• **Exercício 1**:
De acordo com o texto para análise, por que as questões da pesquisa foram preenchidas diretamente pelos entrevistados? Responda em uma a três frases.
• **Exercício 2**:
Transcreva do texto para análise o trecho entre "As organizações procuram, cada" e "inclusive no petrolífero.", inclusive.

• **Texto para análise**:
◆ ◆ ◆ ◆

Com base nos dados do Censo, dos empregados pretos e pardos, 29% possuem escolaridade de nível superior e 5% MBA e 5% para mestrado e doutorado (PETROBRAS, 2011).

Vale ressaltar que as universidades públicas e privadas de Campos têm sido um setor que vem consolidando o desenvolvimento regional e municipal, priorizando investimentos no campo tecnológico e da pesquisa, respectivamente. Este fato demonstra um conjunto de potencialidades estratégicas que podem ser alcançadas, na proporção em que o centro das iniciativas vai sendo redimensionado pelo vetor de construções coletivas e participativas no âmbito do saber e da tecnologia.

As organizações procuram, cada vez mais, por profissionais que possam avaliar, aguçar, redirecionar e expandir as habilidades, que permaneçam competitivos no mercado em troca de contribuições. A presença das instituições educacionais em Campos, favorece a capacitação dos cidadãos locais.

Paralelamente, as faculdades, escolas técnicas e os cursos profissionalizantes foram se multiplicando e começaram ver o seu quadro de alunos negros aumentando, a cada ano, e, com o passar do tempo, estes formandos foram se inserindo no mercado de trabalho, inclusive no petrolífero.

Memorial das pesquisas realizadas

Para observar os obstáculos encontrados durante a caminhada dos negros em relação ao mercado de trabalho petrolífero na Bacia de Campos, foram feitas algumas entrevistas com os trabalhadores com objetivo de responder as problemáticas do artigo. Foram utilizadas questões abertas, apoiadas em questionários, como ponto de partida para discussões e possíveis observações, como, por exemplo, o aumento da participação dos negros na plataforma

As pesquisas ocorreram entre os meses de dezembro de 2012 a março de 2013, sendo as questões preenchidas diretamente pelos entrevistados, a fim de obter avaliações realistas e sinceras. O questionário procede das seguintes considerações: a) Quais os tipos de atividades/papéis os negros desenvolvem dentro da empresa? b) Como os negros são vistos pelos colegas de trabalho? c) Existe diferença salarial por ser negro? e) Existe algum tipo de preconceito, principalmente, racismo, dentro da empresa? f) Por que os negros ingressam na plataforma?

◆ ◆ ◆ ◆

• **Material fornecido**:

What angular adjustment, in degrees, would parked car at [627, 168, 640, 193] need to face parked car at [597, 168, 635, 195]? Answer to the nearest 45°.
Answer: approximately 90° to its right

◆ ◆ ◆ ◆

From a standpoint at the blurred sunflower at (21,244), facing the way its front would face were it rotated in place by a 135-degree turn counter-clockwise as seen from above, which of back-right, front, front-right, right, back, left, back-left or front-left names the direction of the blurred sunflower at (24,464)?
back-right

◆ ◆ ◆ ◆

• **Resposta escrita 1**:
As questões foram preenchidas diretamente pelos entrevistados a fim de obter avaliações realistas e sinceras.

• **Resposta escrita 2**:
As organizações procuram, cada vez mais, por profissionais que possam avaliar, aguçar, redirecionar e expandir as habilidades, que permaneçam competitivos no mercado em troca de contribuições. A presença das instituições educacionais em Campos, favorece a capacitação dos cidadãos locais.

Paralelamente, as faculdades, escolas técnicas e os cursos profissionalizantes foram se multiplicando e começaram ver o seu quadro de alunos negros aumentando, a cada ano, e, com o passar do tempo, estes formandos foram se inserindo no mercado de trabalho, inclusive no petrolífero.